▶ _EJERCICIOS_:
1. Según el texto sobre Bolaño, ¿por qué culpó Bolaño a la librería El Sótano de las lagunas en su educación?
2. Reescribe el texto sobre Bolaño entre "Los demás son" y "todos los discos.", ambos incluidos, poniendo "Juan Villoro" en lugar de "el escritor mexicano Juan Villoro".
3. Responde con datos del texto sobre Bolaño:
(a) ¿En qué número de la Gran Vía está la Casa del Libro?
(b) ¿Cómo se llamaba la tienda donde los estudiantes del conservatorio compraban partituras en los años 80?
(c) Según Juan Villoro, ¿a qué edad Mario había leído todos los libros?

++++ FRAGMENTO DEL DOCUMENTO

Eso sí, las variaciones cortas y con algunas modulaciones a tonos lejanos, pero siempre desarrollando el tema, como es de rigor en los buenos compositores.

De Bolaño conocía lo que dicen de él y de sus libros algunos artículos, pero no conocía su obra.

Lectores como yo eran los que a Borges le dolían: "A mí me conoce todo el mundo por las entrevistas, por lo que digo, por las polémicas que despierto, pero mi obra no la leen".

Decidí aprovechar un viaje a Madrid y en el número 29 de la Gran Vía hacerme con una copia de Los detectives salvajes, por suerte aún queda allí la Casa del Libro y no un Starbucks, como pasó con la Casa de Música Garijo que, en los años 80, era una de las tres tiendas donde comprábamos partituras los estudiantes del Real Conservatorio Superior de Música de Madrid.

Después de varias páginas, y de pasearme por algunas calles y edificios del DF, pensé con complicidad: si fuera real visceralista y algo más joven -como Juan García Madero por ejemplo- el libro me hubiese salido gratis.

Los real visceralistas no compran lo que leen, toman prestados los libros de forma permanente, lo que con otras palabras el diccionario de la RAE define como robar, y que en realidad es préstamo porque se hace con amor y sin violencia; un préstamo a largo plazo, que puede terminar en enemistad o con la muerte de una de las partes; como terminan la mayoría de los matrimonios, y casi todo.

Más tarde, Bolaño culparía de las lagunas en su educación a la librería mexicana El Sótano, por colocar libros imprescindibles para su formación en la parte más alta de las estanterías, donde era imposible tomarlos prestados, o robarlos, según la RAE, que, como ya sabemos, a veces se equivoca.

“Pero si en ese grupo sólo leen Ulises y su amiguito chileno.

Los demás son una pandilla de analfabetos funcionales”.

El gran Ulises, no el de Homero y la Odisea sino el de Bolaño y Los detectives salvajes.

Ulises Lima, álter ego del poeta mexicano Mario Santiago Papasquiaro, aquel que decía: “Si he de vivir que sea sin timón y en delirio”, y así lo hizo, se vivió la poesía sin rumbo y con todos sus excesos.

A los 18 años, recuerda el escritor mexicano Juan Villoro, Mario había leído todos los libros, visto todas las películas y escuchado todos los discos.

++++++++
++++ ENTRADAS REGISTRADAS

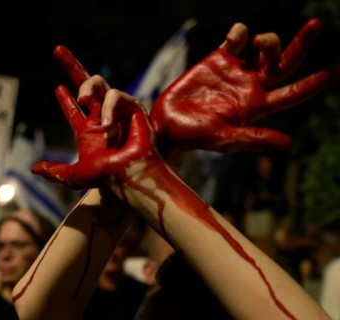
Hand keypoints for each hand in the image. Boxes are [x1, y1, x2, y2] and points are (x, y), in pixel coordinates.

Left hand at [32, 77, 158, 190]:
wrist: (129, 175)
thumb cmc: (106, 177)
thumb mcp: (74, 175)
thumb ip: (54, 171)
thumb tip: (33, 169)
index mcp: (87, 131)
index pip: (74, 110)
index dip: (65, 100)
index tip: (57, 89)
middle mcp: (100, 117)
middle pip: (86, 84)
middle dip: (71, 65)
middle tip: (57, 49)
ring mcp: (115, 110)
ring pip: (98, 83)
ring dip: (85, 86)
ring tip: (78, 97)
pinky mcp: (131, 107)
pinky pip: (115, 95)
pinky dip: (107, 107)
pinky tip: (105, 124)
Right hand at [149, 18, 339, 158]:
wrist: (167, 124)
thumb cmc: (195, 136)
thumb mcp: (225, 139)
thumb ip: (254, 137)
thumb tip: (288, 144)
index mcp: (257, 106)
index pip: (293, 93)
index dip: (316, 82)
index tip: (338, 68)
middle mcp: (251, 86)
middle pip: (285, 63)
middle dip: (301, 45)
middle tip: (316, 25)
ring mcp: (235, 72)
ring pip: (264, 48)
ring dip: (268, 40)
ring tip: (258, 43)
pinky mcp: (218, 60)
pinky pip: (236, 39)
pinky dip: (241, 32)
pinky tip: (236, 37)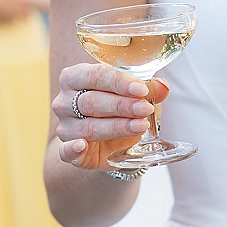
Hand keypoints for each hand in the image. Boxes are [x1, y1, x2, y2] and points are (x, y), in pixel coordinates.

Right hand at [54, 63, 169, 169]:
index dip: (119, 82)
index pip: (95, 75)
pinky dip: (72, 149)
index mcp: (76, 77)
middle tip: (144, 109)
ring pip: (87, 126)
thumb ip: (150, 89)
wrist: (114, 143)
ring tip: (140, 126)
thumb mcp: (137, 96)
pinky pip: (65, 151)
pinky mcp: (67, 151)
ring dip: (115, 126)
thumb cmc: (121, 110)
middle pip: (91, 101)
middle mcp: (64, 101)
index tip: (141, 89)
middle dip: (121, 105)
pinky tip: (82, 146)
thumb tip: (162, 87)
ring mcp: (65, 127)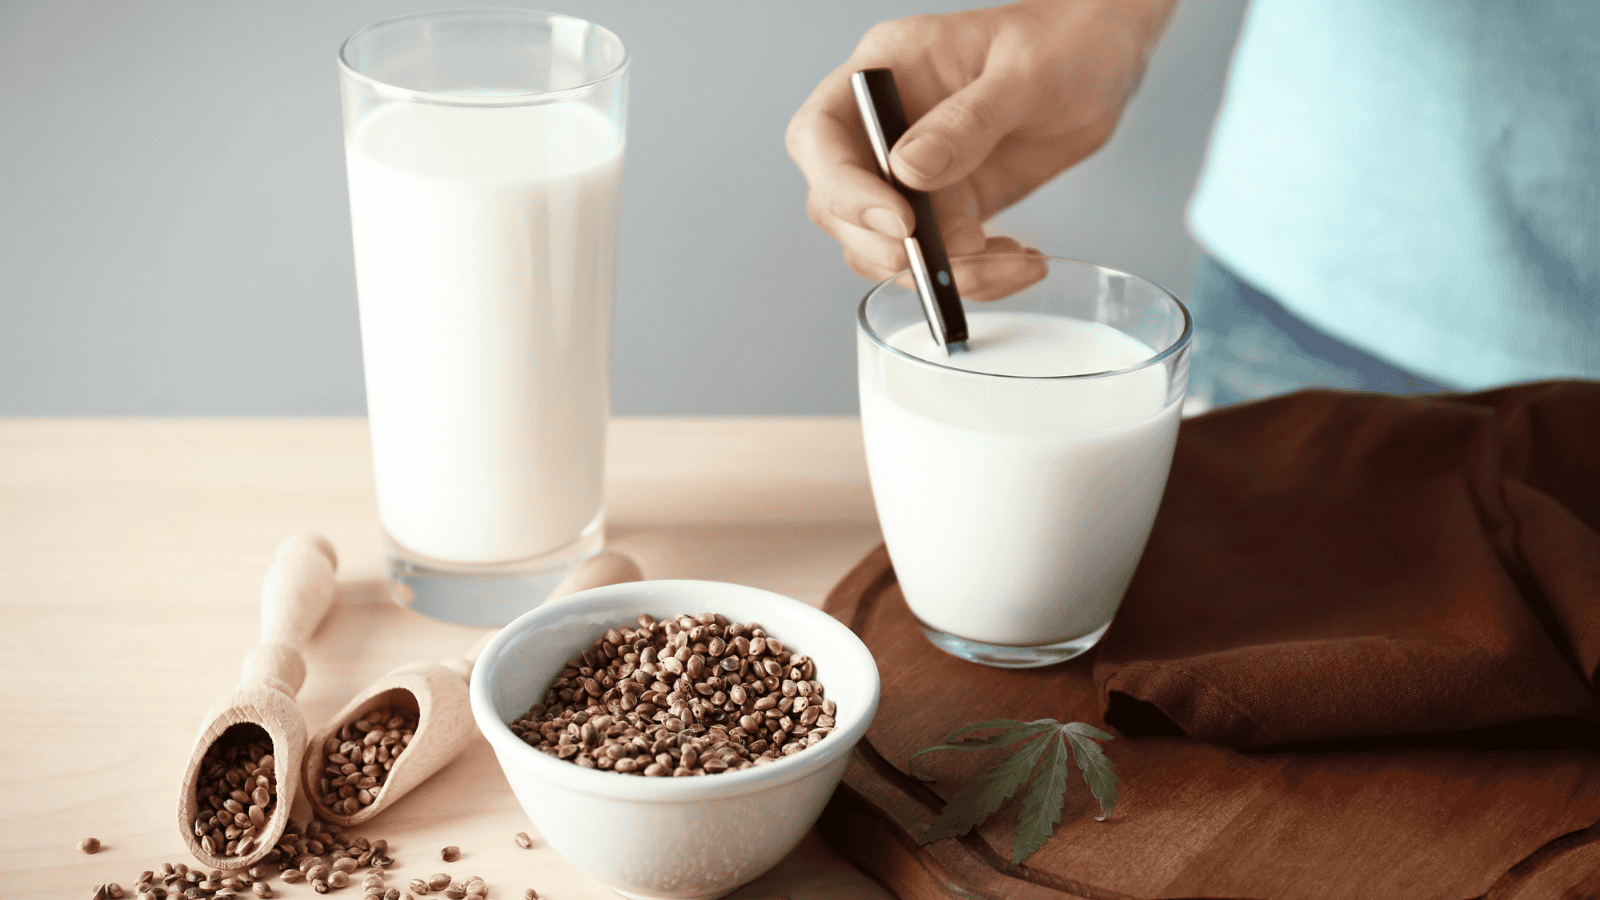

++++++++

▶ _SOLUCIONES_:
1. Porque la librería colocaba libros imprescindibles para su formación en la parte más alta de las estanterías. Allí era imposible tomarlos prestados o, según la RAE, robarlos.

2.
Los demás son una pandilla de analfabetos funcionales”.

El gran Ulises, no el de Homero y la Odisea sino el de Bolaño y Los detectives salvajes.

Ulises Lima, álter ego del poeta mexicano Mario Santiago Papasquiaro, aquel que decía: “Si he de vivir que sea sin timón y en delirio”, y así lo hizo, se vivió la poesía sin rumbo y con todos sus excesos.

A los 18 años, recuerda Juan Villoro, Mario había leído todos los libros, visto todas las películas y escuchado todos los discos.

3.
(a) En el número 29.
(b) Casa de Música Garijo.
(c) A los 18 años.